# Task
Report the count of lines below in which the string "Pembayaran" occurs; include nothing else.

━━━ Records shown

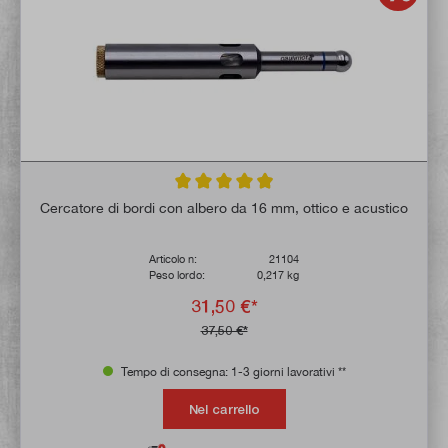
Valutazione media di 4.9 su 5 stelle
Cercatore di bordi con albero da 16 mm, ottico e acustico
Articolo n:
21104
Peso lordo:
0,217 kg
31,50 €*
37,50 €*
Tempo di consegna: 1-3 giorni lavorativi **
Nel carrello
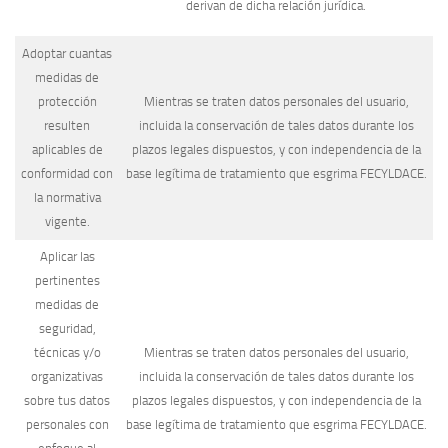
derivan de dicha relación jurídica.
Adoptar cuantas
medidas de
protección
Mientras se traten datos personales del usuario,
resulten
incluida la conservación de tales datos durante los
aplicables de
plazos legales dispuestos, y con independencia de la
conformidad con
base legítima de tratamiento que esgrima FECYLDACE.
la normativa
vigente.
Aplicar las
pertinentes
medidas de
seguridad,
técnicas y/o
Mientras se traten datos personales del usuario,
organizativas
incluida la conservación de tales datos durante los
sobre tus datos
plazos legales dispuestos, y con independencia de la
personales con
base legítima de tratamiento que esgrima FECYLDACE.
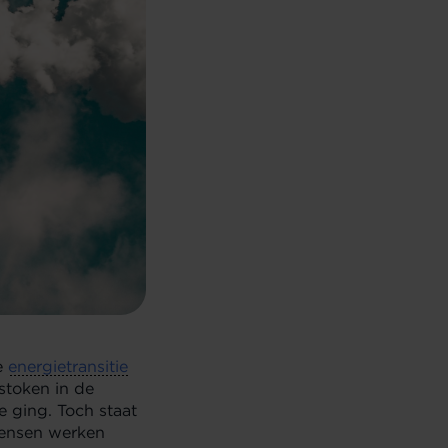
e
energietransitie
stoken in de
e ging. Toch staat
mensen werken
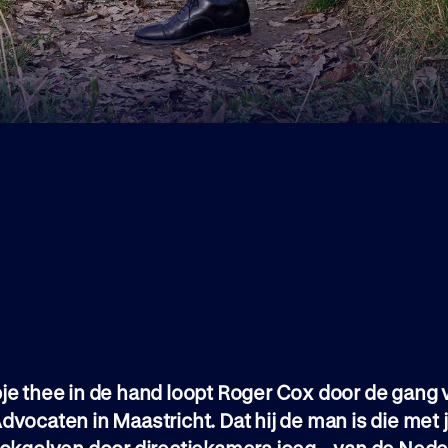
je thee in de hand loopt Roger Cox door de gang 
vocaten in Maastricht. Dat hij de man is die met 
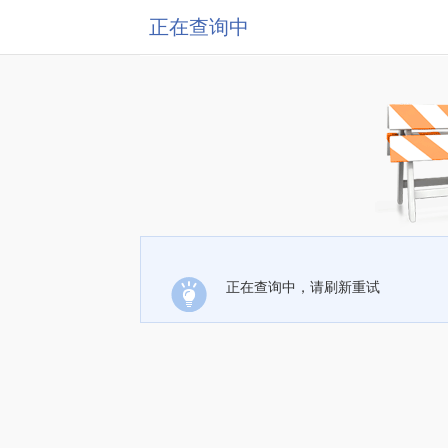
正在查询中
正在查询中，请刷新重试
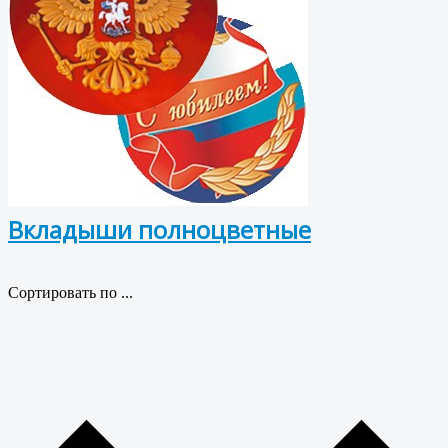
Вкладыши полноцветные
Сортировать по ...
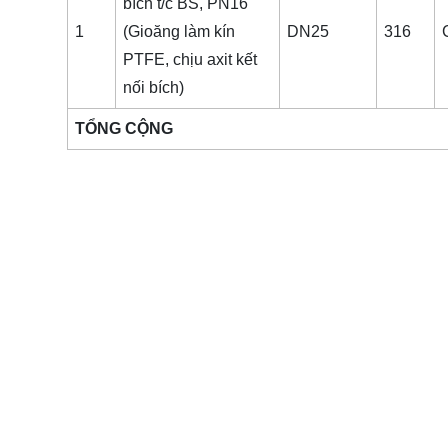
bích t/c BS, PN16
1
(Gioăng làm kín
DN25
316
PTFE, chịu axit kết
nối bích)
TỔNG CỘNG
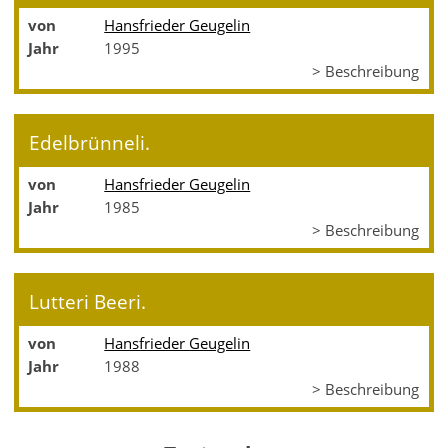
von
Hansfrieder Geugelin
Jahr
1995
> Beschreibung
Edelbrünneli.
von
Hansfrieder Geugelin
Jahr
1985
> Beschreibung
Lutteri Beeri.
von
Hansfrieder Geugelin
Jahr
1988
> Beschreibung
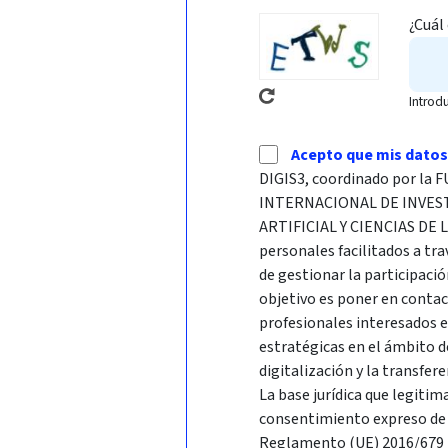
¿Cuál
Introd
Acepto que mis datos
DIGIS3, coordinado por l
INTERNACIONAL DE INVES
ARTIFICIAL Y CIENCIAS DE 
personales facilitados a tra
de gestionar la participació
objetivo es poner en conta
profesionales interesados 
estratégicas en el ámbito d
digitalización y la transfer
La base jurídica que legitim
consentimiento expreso de l
Reglamento (UE) 2016/679 R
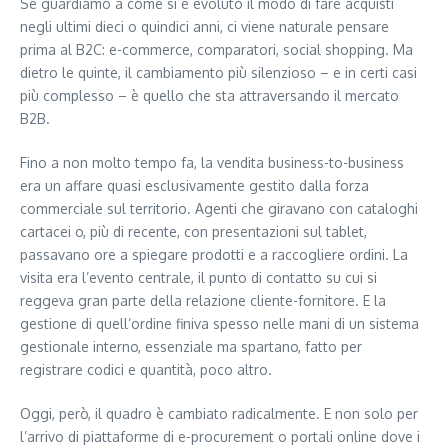
Se guardiamo a come si è evoluto il modo di fare acquisti
negli ultimi dieci o quindici anni, ci viene naturale pensare
prima al B2C: e-commerce, comparatori, social shopping. Ma
dietro le quinte, il cambiamento più silenzioso – e in certi casi
più complesso – è quello che sta attraversando il mercato
B2B.
Fino a non molto tempo fa, la vendita business-to-business
era un affare quasi esclusivamente gestito dalla forza
commerciale sul territorio. Agenti che giravano con cataloghi
cartacei o, più di recente, con presentazioni sul tablet,
passavano ore a spiegare prodotti e a raccogliere ordini. La
visita era l’evento centrale, il punto di contatto su cui si
reggeva gran parte della relazione cliente-fornitore. E la
gestione di quell’ordine finiva spesso nelle mani di un sistema
gestionale interno, essenziale ma spartano, fatto per
registrare codici e quantità, poco altro.
Oggi, però, il quadro è cambiato radicalmente. E non solo per
l’arrivo di piattaforme di e-procurement o portali online dove i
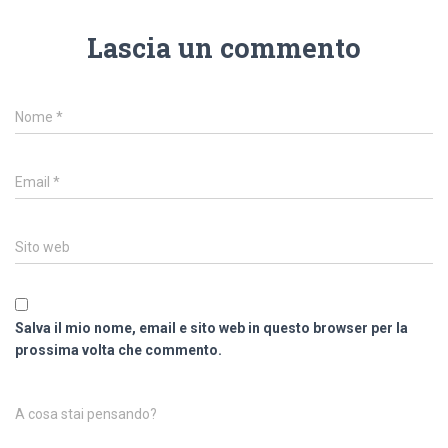
Lascia un commento
Nome
*
Email
*
Sito web
Salva il mio nome, email e sito web in questo browser per la
prossima volta che commento.
A cosa stai pensando?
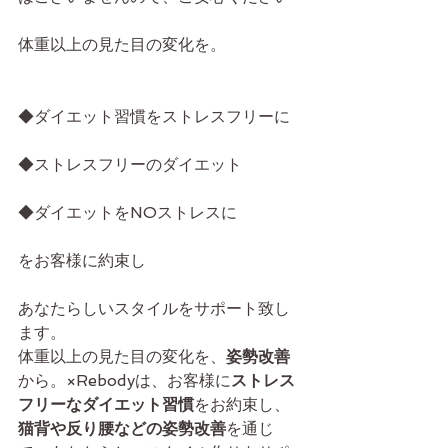
体重以上の見た目の変化を。
◆ダイエット習慣をストレスフリーに
◆ストレスフリーのダイエット
◆ダイエットをNOストレスに
をお客様に約束し
あなたらしいスタイルをサポート致し
ます。
体重以上の見た目の変化を、
姿勢改善
から。×Rebodyは、お客様に
ストレス
フリーなダイエット習慣
をお約束し、
猫背や反り腰などの姿勢改善
を通じ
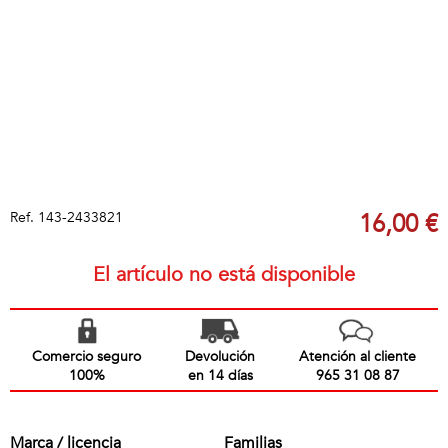
Ref.
143-2433821
16,00 €
El artículo no está disponible
Comercio seguro
Devolución
Atención al cliente
100%
en 14 días
965 31 08 87
Marca / licencia
Familias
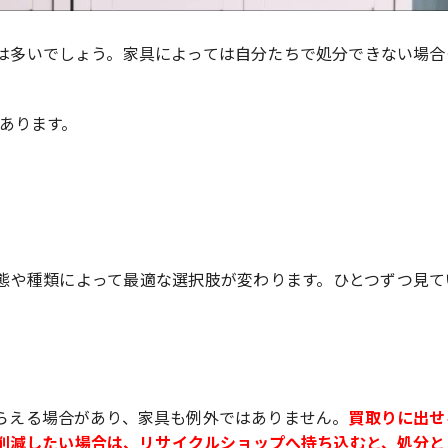
は多いでしょう。家具によっては自分たちで処分できない場合
。
あります。
態や種類によって最適な選択肢が変わります。ひとつずつ見て
らえる場合があり、家具も例外ではありません。
買取りに出せ
削減したい場合は、リサイクルショップへ持ち込むと、処分と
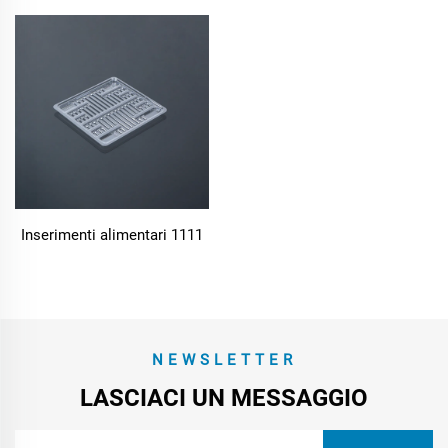
Inserimenti alimentari 1111
NEWSLETTER
LASCIACI UN MESSAGGIO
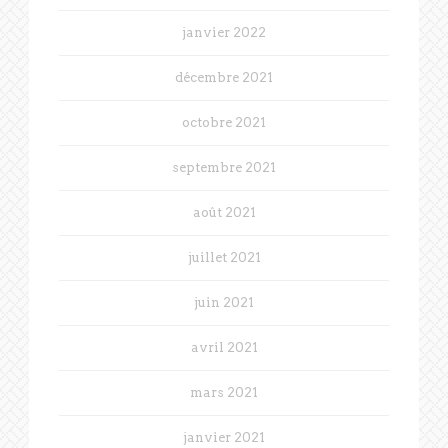
janvier 2022
décembre 2021
octobre 2021
septembre 2021
août 2021
juillet 2021
juin 2021
avril 2021
mars 2021
janvier 2021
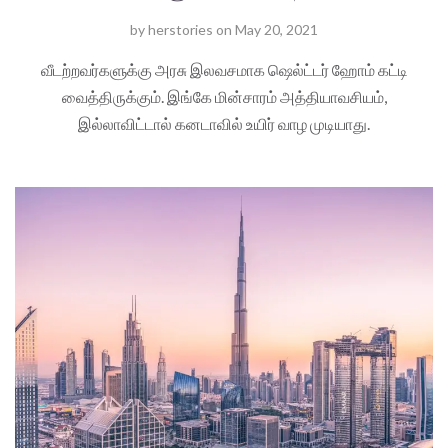
by
herstories
on
May 20, 2021
வீடற்றவர்களுக்கு அரசு இலவசமாக ஷெல்ட்டர் ஹோம் கட்டி
வைத்திருக்கும். இங்கே மின்சாரம் அத்தியாவசியம்,
இல்லாவிட்டால் கனடாவில் உயிர் வாழ முடியாது.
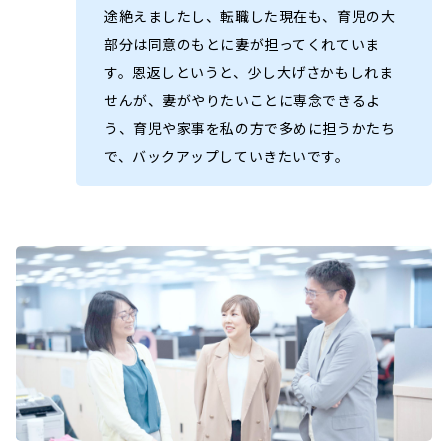
途絶えましたし、転職した現在も、育児の大
部分は同意のもとに妻が担ってくれていま
す。恩返しというと、少し大げさかもしれま
せんが、妻がやりたいことに専念できるよ
う、育児や家事を私の方で多めに担うかたち
で、バックアップしていきたいです。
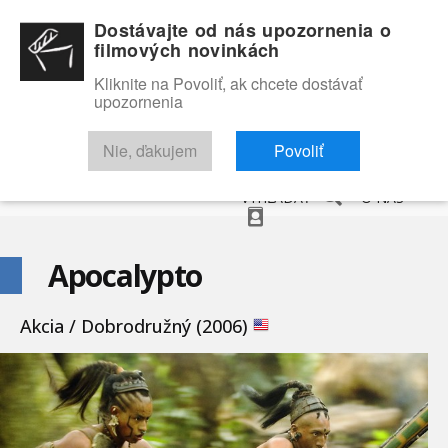
Dostávajte od nás upozornenia o
filmových novinkách
Kliknite na Povoliť, ak chcete dostávať
upozornenia
NOVINKY
RECENZIE
TRAILERY
FILMOVÁ DATABÁZA
Nie, ďakujem
Povoliť
VYHĽADAŤ
O NÁS
Apocalypto
Akcia / Dobrodružný (2006)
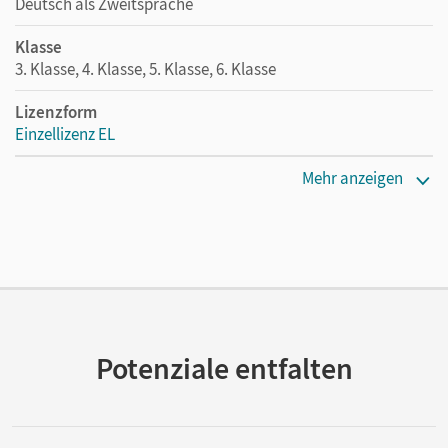
Deutsch als Zweitsprache
Klasse
3. Klasse, 4. Klasse, 5. Klasse, 6. Klasse
Lizenzform
Einzellizenz EL
Erscheinungsdatum
Mehr anzeigen
17.01.2020
Verlag
Cornelsen Verlag
Potenziale entfalten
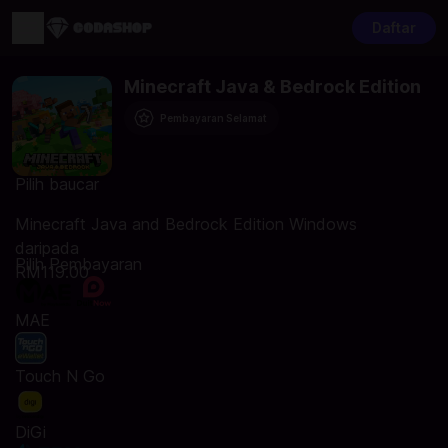
Daftar
Minecraft Java & Bedrock Edition
Pembayaran Selamat
Pilih baucar
Minecraft Java and Bedrock Edition Windows
daripada
Pilih Pembayaran
RM119.00
MAE
Touch N Go
DiGi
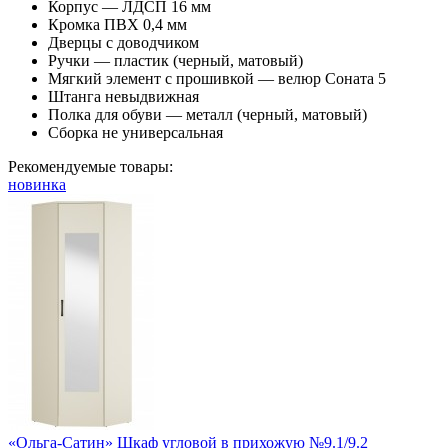
Корпус — ЛДСП 16 мм
Кромка ПВХ 0,4 мм
Дверцы с доводчиком
Ручки — пластик (черный, матовый)
Мягкий элемент с прошивкой — велюр Соната 5
Штанга невыдвижная
Полка для обуви — металл (черный, матовый)
Сборка не универсальная
Рекомендуемые товары:
новинка
«Ольга-Сатин» Шкаф угловой в прихожую №9.1/9.2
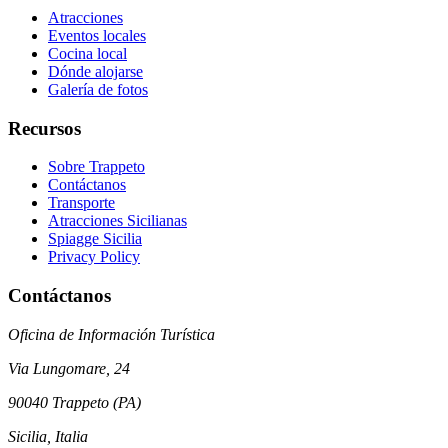
Atracciones
Eventos locales
Cocina local
Dónde alojarse
Galería de fotos
Recursos
Sobre Trappeto
Contáctanos
Transporte
Atracciones Sicilianas
Spiagge Sicilia
Privacy Policy
Contáctanos
Oficina de Información Turística
Via Lungomare, 24
90040 Trappeto (PA)
Sicilia, Italia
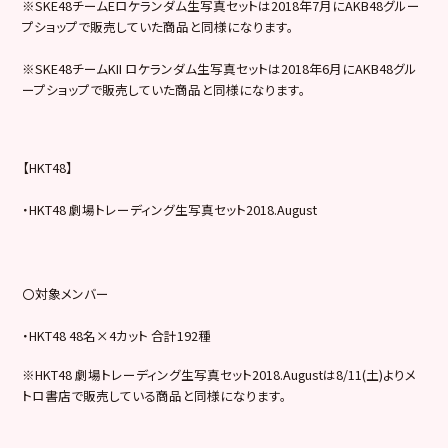
※SKE48チームEロケランダム生写真セットは2018年7月にAKB48グルー
プショップで販売していた商品と同様になります。
※SKE48チームKII ロケランダム生写真セットは2018年6月にAKB48グル
ープショップで販売していた商品と同様になります。
【HKT48】
・HKT48 劇場トレーディング生写真セット2018.August
〇対象メンバー
・HKT48 48名×4カット 合計192種
※HKT48 劇場トレーディング生写真セット2018.Augustは8/11(土)よりメ
トロ書店で販売している商品と同様になります。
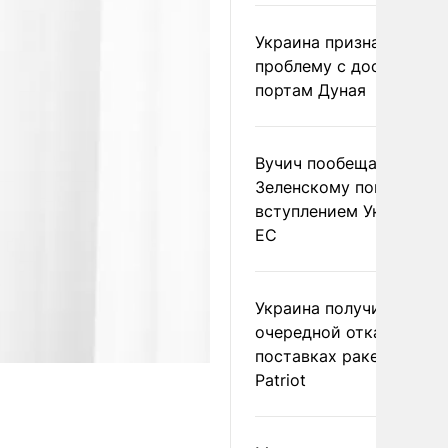
Украина признала
проблему с доступом к
портам Дуная
Вучич пообещал
Зеленскому помочь со
вступлением Украины в
ЕС
Украина получила
очередной отказ в
поставках ракет для
Patriot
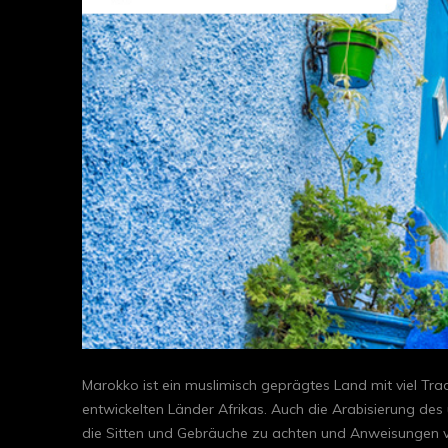
Marokko ist ein muslimisch geprägtes Land mit viel Tr
entwickelten Länder Afrikas. Auch die Arabisierung des 
die Sitten und Gebräuche zu achten und Anweisungen von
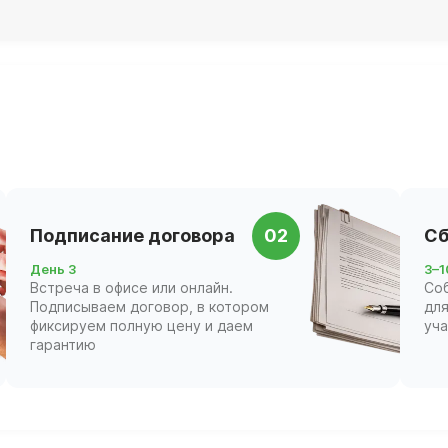
Подписание договора
02
Сб
День 3
3–1
Встреча в офисе или онлайн.
Со
Подписываем договор, в котором
для
фиксируем полную цену и даем
уч
гарантию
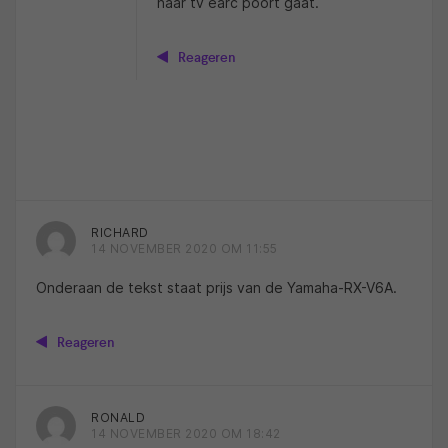
naar tv earc poort gaat.
Reageren
RICHARD
14 NOVEMBER 2020 OM 11:55
Onderaan de tekst staat prijs van de Yamaha-RX-V6A.
Reageren
RONALD
14 NOVEMBER 2020 OM 18:42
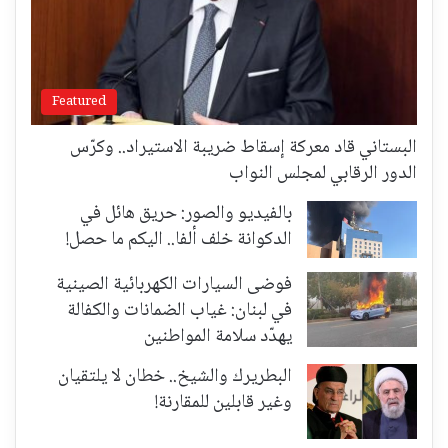
Featured
البستاني قاد معركة إسقاط ضريبة الاستيراد.. وكرّس
الدور الرقابي لمجلس النواب
بالفيديو والصور: حريق هائل في
الدكوانة خلف ألفا.. اليكم ما حصل!
فوضى السيارات الكهربائية الصينية
في لبنان: غياب الضمانات والكفالة
يهدّد سلامة المواطنين
البطريرك والشيخ.. خطان لا يلتقيان
وغير قابلين للمقارنة!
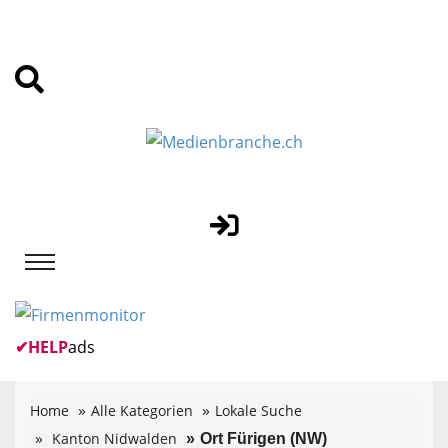
✔
HELP
ads
Home
Alle Kategorien
Lokale Suche
Kanton Nidwalden
Ort Fürigen (NW)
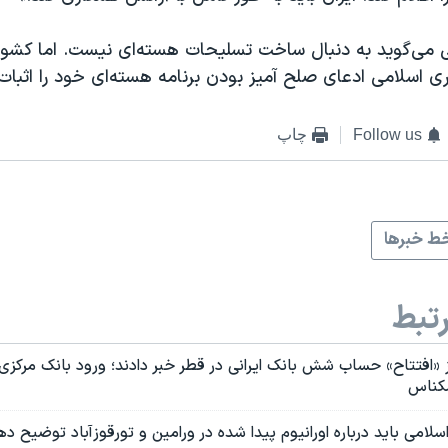
می‌گوید به دنبال ساخت تسلیحات هسته‌ای نیست. اما کشو
ی اسلامی ادعای صلح آمیز بودن برنامه هسته‌ای خود را اثبات
Follow us
چاپ
ط خبرها
تبط
 از «افتتاح» حساب شش بانک ایرانی در قطر خبر دادند؛ ورود بانک مرکزی 
سکناس
امی باید درباره اورانیوم پیدا شده در ورامین و تورقوزآباد توضیح ده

━━━━━━

# Final answer
2